Senate Republicans are pushing a $409 million plan to build a 300-bed forensic mental health hospital that would shift people with serious mental illness out of county jails across Georgia. Tucked into the Senate's amended fiscal year 2026 budget, the proposal is being sold as a way to chop down the state's forensic backlog and open up badly needed jail space. Backers say it would be the first state psychiatric hospital built for treatment in more than sixty years.
Senate Unveils Hospital Plan on Capitol Steps
Senate Appropriations Chair Blake Tillery and other GOP leaders rolled out the plan at a press conference on the south steps of the Georgia State Capitol, according to a media advisory. The notice described the facility as a forensic hospital intended to keep state prisons and county jails from serving as the default mental health providers for people caught up in the criminal justice system, Senate Press reported.
Money, Beds and the Sales Pitch
The Senate's amended FY 2026 budget sets aside $409 million to construct a 300-bed facility, according to The Atlanta Journal-Constitution. "This $409 million investment will clear our jails from being the state's mental health hospitals," Tillery said at the announcement, as reported by the paper.

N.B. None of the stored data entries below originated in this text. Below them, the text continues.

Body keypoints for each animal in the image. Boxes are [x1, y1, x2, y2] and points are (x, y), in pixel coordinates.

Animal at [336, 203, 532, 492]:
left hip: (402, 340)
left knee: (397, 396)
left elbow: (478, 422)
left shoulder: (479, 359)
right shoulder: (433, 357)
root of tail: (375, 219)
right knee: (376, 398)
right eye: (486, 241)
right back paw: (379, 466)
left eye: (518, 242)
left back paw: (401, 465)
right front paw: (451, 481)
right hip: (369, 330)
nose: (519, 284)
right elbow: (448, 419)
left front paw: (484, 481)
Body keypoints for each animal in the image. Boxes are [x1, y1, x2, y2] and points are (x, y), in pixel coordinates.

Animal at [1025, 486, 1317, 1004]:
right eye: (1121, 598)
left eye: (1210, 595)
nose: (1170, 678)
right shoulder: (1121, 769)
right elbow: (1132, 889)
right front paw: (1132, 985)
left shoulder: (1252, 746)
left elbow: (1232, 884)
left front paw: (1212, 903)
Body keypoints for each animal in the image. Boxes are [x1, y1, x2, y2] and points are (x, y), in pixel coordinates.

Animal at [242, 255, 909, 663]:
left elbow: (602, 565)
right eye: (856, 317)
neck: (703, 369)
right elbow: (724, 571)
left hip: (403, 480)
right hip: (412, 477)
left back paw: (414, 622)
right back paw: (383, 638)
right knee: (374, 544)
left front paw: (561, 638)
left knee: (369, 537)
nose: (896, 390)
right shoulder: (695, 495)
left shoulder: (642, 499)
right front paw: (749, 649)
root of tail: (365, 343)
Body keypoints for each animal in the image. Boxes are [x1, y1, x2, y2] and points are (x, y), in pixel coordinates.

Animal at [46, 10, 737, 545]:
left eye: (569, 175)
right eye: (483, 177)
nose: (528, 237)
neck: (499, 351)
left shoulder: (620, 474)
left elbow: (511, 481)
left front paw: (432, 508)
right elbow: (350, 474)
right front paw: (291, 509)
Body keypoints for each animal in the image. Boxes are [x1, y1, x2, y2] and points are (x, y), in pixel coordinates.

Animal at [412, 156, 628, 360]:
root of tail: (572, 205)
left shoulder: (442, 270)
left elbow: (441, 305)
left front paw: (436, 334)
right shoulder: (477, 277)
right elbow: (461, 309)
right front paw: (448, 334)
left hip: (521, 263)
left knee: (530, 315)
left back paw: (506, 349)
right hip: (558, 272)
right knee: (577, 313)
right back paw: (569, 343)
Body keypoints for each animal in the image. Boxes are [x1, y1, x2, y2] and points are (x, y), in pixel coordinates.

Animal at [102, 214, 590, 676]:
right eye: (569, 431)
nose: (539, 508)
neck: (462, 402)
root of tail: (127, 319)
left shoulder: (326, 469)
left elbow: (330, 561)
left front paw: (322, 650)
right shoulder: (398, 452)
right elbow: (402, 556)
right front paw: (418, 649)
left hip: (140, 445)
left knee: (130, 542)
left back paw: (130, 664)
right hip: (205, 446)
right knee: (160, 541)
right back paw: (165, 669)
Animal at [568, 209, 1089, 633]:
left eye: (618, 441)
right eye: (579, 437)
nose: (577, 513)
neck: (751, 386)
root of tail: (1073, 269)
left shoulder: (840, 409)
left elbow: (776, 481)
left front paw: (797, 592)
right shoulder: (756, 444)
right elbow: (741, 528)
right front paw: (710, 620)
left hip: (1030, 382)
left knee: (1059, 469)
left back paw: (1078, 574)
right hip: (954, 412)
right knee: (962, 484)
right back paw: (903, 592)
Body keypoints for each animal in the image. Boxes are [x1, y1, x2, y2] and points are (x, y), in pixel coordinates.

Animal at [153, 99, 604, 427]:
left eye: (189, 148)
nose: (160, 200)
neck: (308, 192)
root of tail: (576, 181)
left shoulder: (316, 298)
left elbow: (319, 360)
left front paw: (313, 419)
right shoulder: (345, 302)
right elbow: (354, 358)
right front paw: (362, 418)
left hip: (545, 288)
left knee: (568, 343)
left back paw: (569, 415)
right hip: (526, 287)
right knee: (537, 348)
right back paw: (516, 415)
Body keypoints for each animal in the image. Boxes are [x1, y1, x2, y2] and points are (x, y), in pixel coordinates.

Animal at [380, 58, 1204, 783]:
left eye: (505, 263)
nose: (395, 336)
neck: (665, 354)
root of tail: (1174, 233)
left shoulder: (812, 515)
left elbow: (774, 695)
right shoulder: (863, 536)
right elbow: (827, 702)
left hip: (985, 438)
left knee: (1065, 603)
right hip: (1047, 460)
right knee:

Linked to a Shift in Federal Oversight
The timing is not accidental. The pitch follows a January 21 joint filing by the Georgia Department of Behavioral Health and Developmental Disabilities asking the U.S. Department of Justice and an independent reviewer to release the state from more than 60 behavioral health provisions in a 2010 settlement agreement. DBHDD Commissioner Kevin Tanner said the move reflects "more than a decade of intentional investment" and would, if approved by the court, swap those detailed mandates for a single requirement that the state provide supportive housing to 537 people, according to a DBHDD press release.
Budget Politics and Competing Ideas
The Senate blueprint is not a done deal. It clashes with approaches favored by Gov. Brian Kemp and the House, and all three plans will have to be reconciled before any dollars are spent. The House has leaned toward smaller, more targeted spending, such as retrofitting existing facilities, converting beds and putting more money into community programs, rather than bankrolling one large new campus, The Atlanta Journal-Constitution reported.
Advocates Say Bricks and Mortar Are Not Enough
Policy analysts and advocates warn that simply building more beds will not fix the system by itself. They point to gaps in supported housing, mobile crisis response and the behavioral health workforce as ongoing pressure points. An analysis from the Georgia Budget & Policy Institute highlights parallel investments in a 40-bed forensic restoration facility in Augusta and additional housing vouchers as complementary tactics to shorten jail waits.
Legal Stakes Around the 2010 Settlement
If a judge signs off on DBHDD's joint motion, it would mark the first time in 16 years that Georgia is released from those behavioral health settlement provisions and would reset the federal benchmarks that have guided state reforms. That legal shift, and how courts and federal reviewers respond to it, is now part of the backdrop as lawmakers weigh whether to put money into a new state hospital, community-based services or some mix of both, DBHDD said in its statement.
What Comes Next Under the Gold Dome
The Senate proposal still needs approval from the full Legislature and Gov. Kemp before any funding becomes real. In the meantime, lawmakers are expected to argue over cost, location, staffing and how a new hospital would mesh with local courts and community providers. Negotiations later this spring are likely to center on whether a big new campus, a network of smaller restoration units and more housing vouchers, or some blend of the three, gives Georgia the best shot at cutting jail backlogs while staying in line with the 2010 settlement obligations.